Congo - an upcoming Conference Management Tool

While we absolutely love running GopherCon, one thing jumps out as the most troublesome aspect of managing a large conference: managing the data. There are nice commercial solutions, but they charge pretty high fees. There are some open source solutions, but they’re generally older and abandoned. There are some hybrid solutions that are free for smaller conferences and expensive for larger ones.

We’re Programmers, Right?

Erik and I have been threatening to write a conference management tool ever since we started on GopherCon 2014. Our mish-mash of Asana, spreadsheets, ticket management software, Google Docs, two different CFP tools, credit card processing libraries, and external integrations drives us crazy on a daily basis. Each of the solutions on their own stand up nicely. For example we use Tito for our ticketing platform. Tito is great, but it has no external API, so we’re confined to exporting our data as CSV. We’re ready for something more. So we started on Congo. Congo was just born so there isn’t much there other than some wiki pages and a lot of open issues.

Ambition

Our requirements list on the wiki reads like the spec sheet for a two year long project. We’re realistic about what we can really accomplish – even with lots of help from the Go community. But we’re also excited to start making headway on something that will hopefully make a big difference for others who love their communities as much as we love Go. So we’re scratching our own itch, and with any luck we’ll be dogfooding as much as possible with GopherCon 2016. That means we might be able to get rid of some of the paid services we use that charge a per-attendee fee. Lower per-attendee prices for us means lower ticket prices for you!

Open Source

We’re starting Congo as an MIT licensed Open Source project.
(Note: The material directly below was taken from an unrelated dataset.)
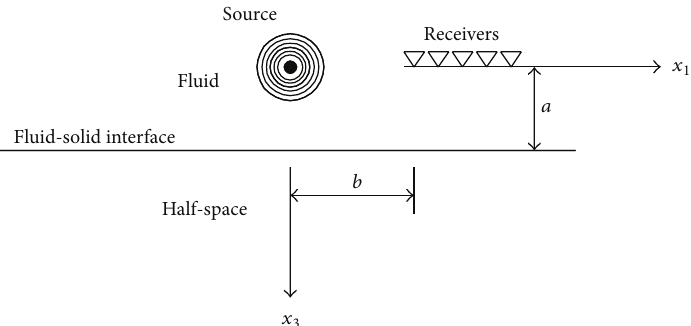
Figure 1: Fluid-solid interface solved by means of the DWN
Free to use, free to fork. We believe in the power of open source software, and have certainly benefited from the goodwill and great programming of others. All of our websites are powered by Caddy which automatically updates our sites when they’re updated on GitHub. The sites themselves are generated by Hugo which makes it dead-simple to add new content. These tools and more are inspirational to us, because they’re great examples of people (Matt Holt and Steve Francia) who had their own itches to scratch and shared the solutions with the world.

Follow Along

We’ve got a skeleton application started on GitHub now, and we’re moving fast. Our aim is to be as friendly as possible to contributors, especially those new to Go. We’ll have mentors available to help new Gophers contribute features and fixes. Jump in, the water is great!